What Is The Ideal Sales Person?
The ideal natural-born salesman has certain traits that I think we can all agree on:
- Gregarious
- Quick thinking
- Smooth talking
- Huge personality
- An outgoing personality
In fact, according to the Dale Carnegie Training of West Virginia, one of the six traits of a successful salesperson is:
..Competitive And Team Driven…there’s no “I” in “team,” …great salespeople not only know this, but they are also fierce competitors who know how to win…After all, the greatest victories are the ones that are shared.
While some great salespeople are like that, some aren’t, and if your core personality is not outgoing. You can’t comfortably work a room, and you’re not especially charismatic; you might think there is no room for you in a sales career.
I have to disagree with that assessment.
Can An Introvert Be A Salesperson?
As Mathew Pollard, author of The Introvert’s Edge: How the Quiet and Shy Can Outsell Anyone, point out in his book:
- Sales is a skill anyone can learn
- Anyone can create a sales process
Pollard believes those facts demonstrate introverts (the personality type that Carl Jung classified in a way that I will paraphrase as “inwardly focused”) may even make the best salespeople.
The world is full of both personality types, and the idea that one is better than the other in any activity is incorrect.
Introverts may, however, be able to examine their process better and find room for improvement than the gregarious, big-personality salesperson can.

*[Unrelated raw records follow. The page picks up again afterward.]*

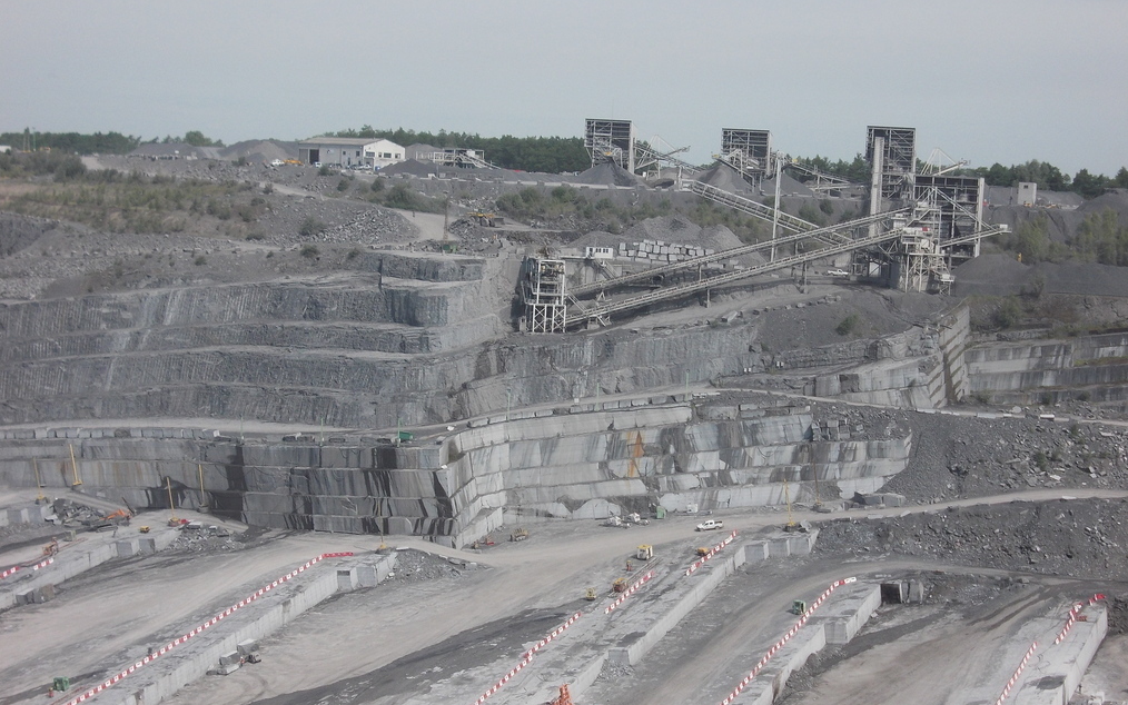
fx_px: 2337
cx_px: 561
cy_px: 408
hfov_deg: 27.1
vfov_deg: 17.2
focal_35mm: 76
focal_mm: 10
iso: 80
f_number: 8.6
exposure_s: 1/125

While generalized, the natural-born salesperson depends on his personality to make the connection and close the sale. He naturally knows when he has a connection and asks for the sale so smoothly that the prospect starts throwing money at him begging to buy what he’s selling.
Except when it doesn’t work that way. Sometimes things go wrong, and the sale isn’t made. In those cases, the outgoing and charismatic salesperson is often heard saying some variation of the following:
- We couldn’t connect.
- He was a hard nut to crack.
- The customer had unrealistic expectations.
- The customer wasn’t a buyer; he just wanted a brochure (getting a quote/getting information, etc.)
- The customer must have had nothing better to do today; he was just here to waste my time.
Excuses like this tell me that the salesperson needs a defined sales process and may analyze it to discover where things went wrong.
Sell With A Process to Fix What’s Broken
Anyone who knows me or has read any of my writings knows that I believe in a solidified sales process.
If you have a prospect in front of you, the best sales process is:
- Greeting
- Needs Discovery / Rapport Building
- Product Selection
- Demonstration
- Trade Evaluation (If appropriate)
- Price Presentation
- Negotiation
- Close The Sale
Each major step in the sales process has nuances and subsections vital to sales success, such as value building, soft closes, action closes, objection resolution, and others, which are also learned skills.
Using a sales process that you, as a salesperson, can manage helps you know what stage you’re at any time throughout the sale.
Structure Sells
The non-natural-born salesperson needs structure. He needs to understand what’s next. He needs the proverbial roadmap to get to the final destination. And this is great. The sales process gives anyone the ability to sell anything. It gives anyone the ability to understand the why and how of the selling.
Say, for example, that the salesperson can’t connect with the prospect. The beginnings of connecting are found in the greeting and rapport building. A salesperson following a process has the tools to recognize that and find sales one on one training that will help him add more quality rapport-building questions to his repetiteur and skillfully use them with a goal in mind.
If the salesperson is getting to the point where he is presenting the price but is consistently struggling with closing the sale, he needs to work with someone to find where the skill deficiency exists.
Who Is To Blame If You Can’t Sell?
In my experience, someone who considers himself a natural-born salesperson blames the customer if he can’t make the sale. If a salesperson who depends on a process cannot make the sale, he can examine the process, make corrections and approach the next customer with these new skills.
Next Steps
Introverts are, as stereotypes go, often hesitant to get coaching. They are learners, and in my experience try to fix the problem internally. They fear the Tony Robbins or Grant Cardone style of coaching, where they are taught that the extrovert ideal is the only way to be a salesperson.
Please don’t believe it. Find a coach who teaches a process and understands your gifts.